--- Record excerpts ---
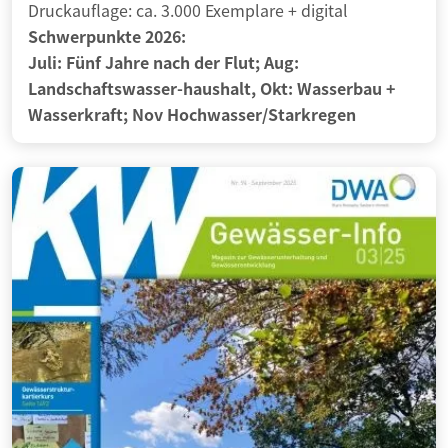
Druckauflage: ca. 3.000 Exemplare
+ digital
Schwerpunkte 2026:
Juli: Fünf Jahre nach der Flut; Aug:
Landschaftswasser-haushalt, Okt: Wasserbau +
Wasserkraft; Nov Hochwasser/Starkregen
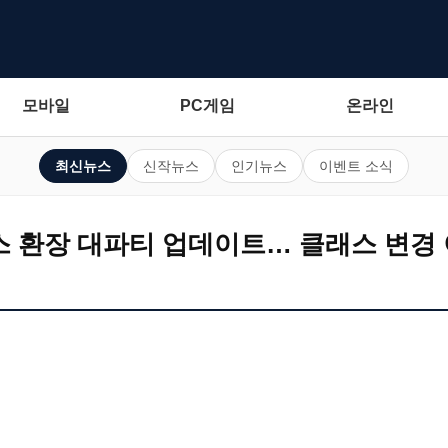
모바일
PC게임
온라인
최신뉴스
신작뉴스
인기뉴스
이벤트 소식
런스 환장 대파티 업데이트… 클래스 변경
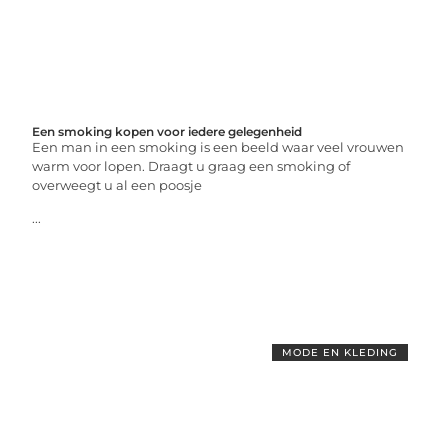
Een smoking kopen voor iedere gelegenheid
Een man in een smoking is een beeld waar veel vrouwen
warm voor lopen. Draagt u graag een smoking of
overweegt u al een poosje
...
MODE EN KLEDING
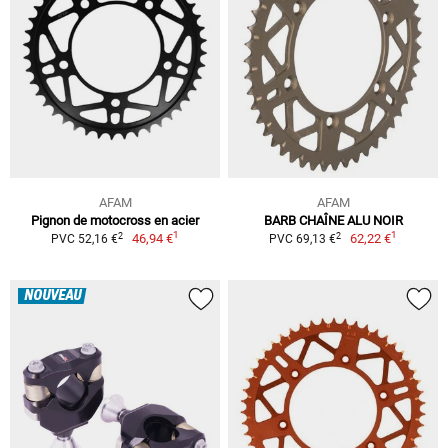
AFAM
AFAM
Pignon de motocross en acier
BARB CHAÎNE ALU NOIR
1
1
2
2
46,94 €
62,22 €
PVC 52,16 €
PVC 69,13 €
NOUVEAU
---
--- Record excerpts ---
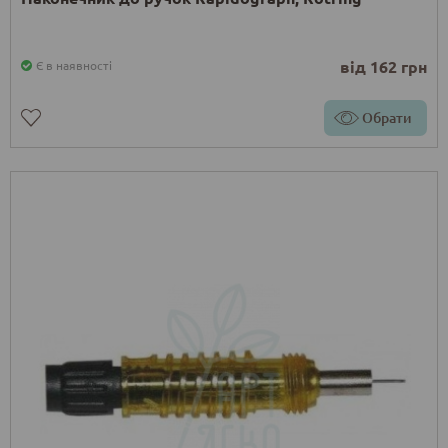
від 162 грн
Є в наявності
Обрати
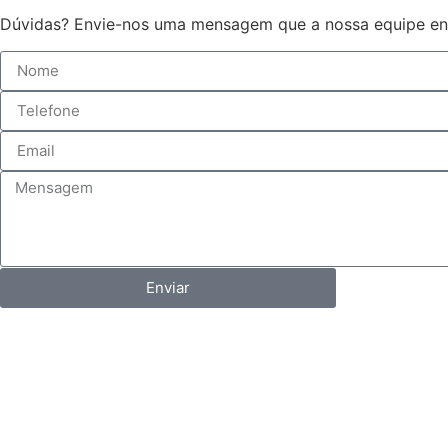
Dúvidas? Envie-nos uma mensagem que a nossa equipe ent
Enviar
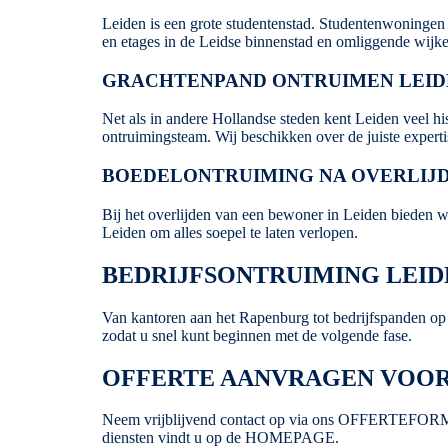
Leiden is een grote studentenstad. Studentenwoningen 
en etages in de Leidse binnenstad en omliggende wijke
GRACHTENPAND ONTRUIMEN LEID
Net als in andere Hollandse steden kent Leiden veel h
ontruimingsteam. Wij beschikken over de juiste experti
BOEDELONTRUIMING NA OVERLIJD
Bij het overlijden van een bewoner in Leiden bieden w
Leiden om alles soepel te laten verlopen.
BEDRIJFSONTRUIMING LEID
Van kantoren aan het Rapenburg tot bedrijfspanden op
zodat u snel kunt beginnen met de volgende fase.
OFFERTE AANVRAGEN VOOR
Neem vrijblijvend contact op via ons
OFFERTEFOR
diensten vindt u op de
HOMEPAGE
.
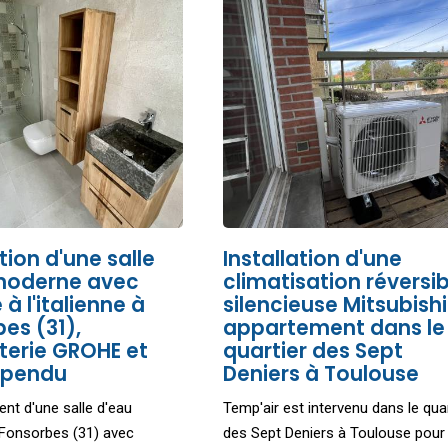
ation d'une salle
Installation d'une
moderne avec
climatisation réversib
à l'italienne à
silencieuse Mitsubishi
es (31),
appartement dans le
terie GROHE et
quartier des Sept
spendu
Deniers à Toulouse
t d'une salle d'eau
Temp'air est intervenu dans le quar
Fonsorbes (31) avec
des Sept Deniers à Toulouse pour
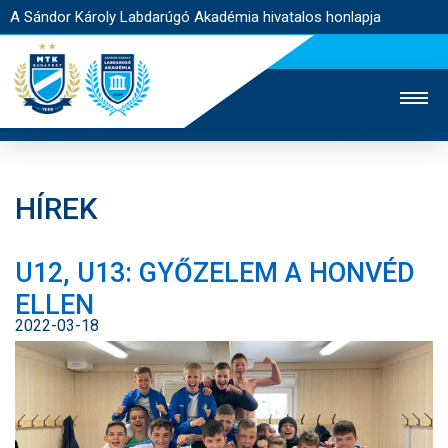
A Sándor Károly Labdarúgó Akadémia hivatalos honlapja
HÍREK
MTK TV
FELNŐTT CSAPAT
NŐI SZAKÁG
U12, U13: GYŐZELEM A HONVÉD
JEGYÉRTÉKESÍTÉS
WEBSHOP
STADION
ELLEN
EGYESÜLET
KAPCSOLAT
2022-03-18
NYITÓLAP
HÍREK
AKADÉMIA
---
### What is expected
Reproduce the part of the data above that opens with the line containing "Druckauflage: ca. 3.000 Exemplare" and closes with the line containing "MODE EN KLEDING", including both of those lines. Leave the pictures out of your answer.

### Result of this task
Druckauflage: ca. 3.000 Exemplare
+ digital
Schwerpunkte 2026:
Juli: Fünf Jahre nach der Flut; Aug:
Landschaftswasser-haushalt, Okt: Wasserbau +
Wasserkraft; Nov Hochwasser/Starkregen
모바일
PC게임
온라인
최신뉴스
신작뉴스
인기뉴스
이벤트 소식
런스 환장 대파티 업데이트… 클래스 변경
Een smoking kopen voor iedere gelegenheid
Een man in een smoking is een beeld waar veel vrouwen
warm voor lopen. Draagt u graag een smoking of
overweegt u al een poosje
...
MODE EN KLEDING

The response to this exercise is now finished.